School vouchers are one of the many proposed solutions to the myriad of problems facing American public schools. The idea is this:

Public schools have budgets and end up spending x dollars per pupil. The value of x differs wildly from school district to school district, from around 5 grand in Mississippi and Utah, to over $10,000 in the northeastern United States. School vouchers would take a portion of this amount (half is what I have seen most often) and issue a voucher for each child to his parent. The parent would then use the voucher as payment for whatever school he wishes to send his child. This plan is heralded by many conservatives and libertarians as a method of improving education. It is castigated by liberals just as vehemently as the destroyer of public education and the crumbling of the wall separating church and state. There is certainly a potential benefit in allowing market forces to work on the product of education, but this potential benefit may be overshadowed by some serious potential problems. I've listed my most serious concerns below:

  • The government never writes a check without entangling itself in the internal workings of those to whom the check is written. Is there anyone here who really believes the government, which in the past has used its power to regulate interstate commerce to perform such tasks as disallowing the growth of crops for ones own consumption and forcibly desegregating private businesses, would actually pay someone directly who didn't do pretty much exactly what they wanted them to do? Implementing vouchers would indeed mix government and religion, and the government always winds up as the dominant partner in such an arrangement. It would only be a matter of time before the government would decide which practices are permitted within schools and which ones are not. Even though it would be states and localities actually administering the funds, the federal government would usurp control over the process in due time, even as they now basically control the operation of public schools, despite only picking up about 10% of the tab. School vouchers would effectively be a death knell for meaningful religion, as well as one for limited government. The libertarian proponents of this policy have no idea of the horror they will unleash by inviting the government into parochial schools and other private schools. The solution to failing public schools is not to make all the private ones public as well.

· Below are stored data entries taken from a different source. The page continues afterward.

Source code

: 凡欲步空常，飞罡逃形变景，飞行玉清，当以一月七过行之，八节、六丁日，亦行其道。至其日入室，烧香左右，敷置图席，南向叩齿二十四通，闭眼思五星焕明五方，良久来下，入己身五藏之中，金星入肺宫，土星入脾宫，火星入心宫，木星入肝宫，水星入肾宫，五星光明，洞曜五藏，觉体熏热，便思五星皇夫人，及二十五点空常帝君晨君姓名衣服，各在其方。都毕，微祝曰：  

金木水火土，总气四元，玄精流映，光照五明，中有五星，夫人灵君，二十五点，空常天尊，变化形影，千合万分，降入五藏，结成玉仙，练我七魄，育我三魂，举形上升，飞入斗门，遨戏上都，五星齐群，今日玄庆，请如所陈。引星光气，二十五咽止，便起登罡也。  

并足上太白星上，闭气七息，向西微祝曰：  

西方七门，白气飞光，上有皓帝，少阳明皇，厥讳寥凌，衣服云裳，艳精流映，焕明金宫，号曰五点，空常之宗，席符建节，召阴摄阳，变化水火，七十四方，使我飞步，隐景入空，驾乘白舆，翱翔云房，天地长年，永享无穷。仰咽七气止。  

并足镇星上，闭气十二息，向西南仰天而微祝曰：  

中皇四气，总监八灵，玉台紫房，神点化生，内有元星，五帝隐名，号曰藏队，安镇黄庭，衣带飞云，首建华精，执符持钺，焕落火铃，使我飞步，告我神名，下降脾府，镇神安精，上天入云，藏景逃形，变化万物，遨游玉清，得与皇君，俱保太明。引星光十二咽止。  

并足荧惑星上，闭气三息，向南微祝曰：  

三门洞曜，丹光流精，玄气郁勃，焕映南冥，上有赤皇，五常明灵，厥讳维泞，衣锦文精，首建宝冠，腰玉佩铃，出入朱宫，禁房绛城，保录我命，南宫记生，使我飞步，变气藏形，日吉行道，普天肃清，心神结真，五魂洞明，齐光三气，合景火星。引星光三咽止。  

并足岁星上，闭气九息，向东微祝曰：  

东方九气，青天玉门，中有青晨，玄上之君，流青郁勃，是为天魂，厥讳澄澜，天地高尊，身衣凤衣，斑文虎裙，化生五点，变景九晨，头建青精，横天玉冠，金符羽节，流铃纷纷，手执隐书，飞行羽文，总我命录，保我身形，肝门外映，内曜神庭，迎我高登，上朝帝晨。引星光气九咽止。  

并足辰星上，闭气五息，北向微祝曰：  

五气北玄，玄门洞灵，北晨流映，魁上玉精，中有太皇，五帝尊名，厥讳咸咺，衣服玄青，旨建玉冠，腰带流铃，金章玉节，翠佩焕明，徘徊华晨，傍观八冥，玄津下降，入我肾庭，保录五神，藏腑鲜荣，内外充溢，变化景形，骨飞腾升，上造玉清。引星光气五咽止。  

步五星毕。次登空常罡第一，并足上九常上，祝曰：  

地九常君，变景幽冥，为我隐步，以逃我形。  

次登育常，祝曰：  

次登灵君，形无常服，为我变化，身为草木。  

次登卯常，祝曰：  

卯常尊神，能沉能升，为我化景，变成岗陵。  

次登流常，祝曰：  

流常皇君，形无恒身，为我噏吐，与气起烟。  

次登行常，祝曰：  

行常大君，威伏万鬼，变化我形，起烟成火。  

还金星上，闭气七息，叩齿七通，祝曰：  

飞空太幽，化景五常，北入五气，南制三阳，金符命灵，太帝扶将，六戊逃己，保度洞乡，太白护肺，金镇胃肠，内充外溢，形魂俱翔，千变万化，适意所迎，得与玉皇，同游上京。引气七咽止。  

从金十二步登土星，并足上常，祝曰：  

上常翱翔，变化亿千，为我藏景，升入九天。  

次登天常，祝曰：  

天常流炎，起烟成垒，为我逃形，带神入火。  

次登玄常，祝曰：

  • Vouchers are a form of welfare. This is much less of a concern than the issue above, but it does merit mention that vouchers are another type of government entitlement. By issuing the vouchers to parents in equal amounts, vouchers are effectively (forced) payments to the poor from the wealthy, who pay far more property taxes. Many people receiving vouchers would probably not have paid any taxes into the pool from which they are drawn at all. Even more insidious, vouchers are a forced transfer of capital from people who have no children to those who do, irrespective of income. How can anyone justify taking money from a young married couple with no children and a starter home to a wealthy couple with a million dollar home and a kid or two? This is the reality of voucher programs. Of course, this transfer occurs already, with public school funding, but, the wealthy couple may decide on private schools, so that at least some of them do not benefit from the plunder of their neighbors. With vouchers, this distinction is rendered meaningless. Also, vouchers virtually guarantee this sort of redistribution of wealth by pooling the taxes of a larger area than the current setup.


  • Vouchers reward failure. As has been stated elsewhere, vouchers would not result in all the taxes paid by someone being disbursed to the school of his/her choice, rather a percentage of those taxes. The rest presumably would go back to the public schools. This would give public schools an actual incentive to get rid of students. While ridding themselves of students would cause the loss of some teachers, the ones who remained, along with the administrators, would have more money per student to play with. If there were, say 10,000 students in a district, and $5,000 were being spent per student (lower than average, but an easy number to work with), 50 million dollars would be spent on schools. Let's say that half of this would automatically be given to public schools. The other half would go to both private schools and public shools. If the public schools lost 1000 students, 10 percent of the student population, they would only lose 5% of funding. If they lost half, they would only lose 25% of funding. Any business would downsize if cutting 2 dollars in expenses resulted in only a 1 dollar loss in revenue. An already wasteful government program would only get more wasteful, and would be rewarded handsomely for it.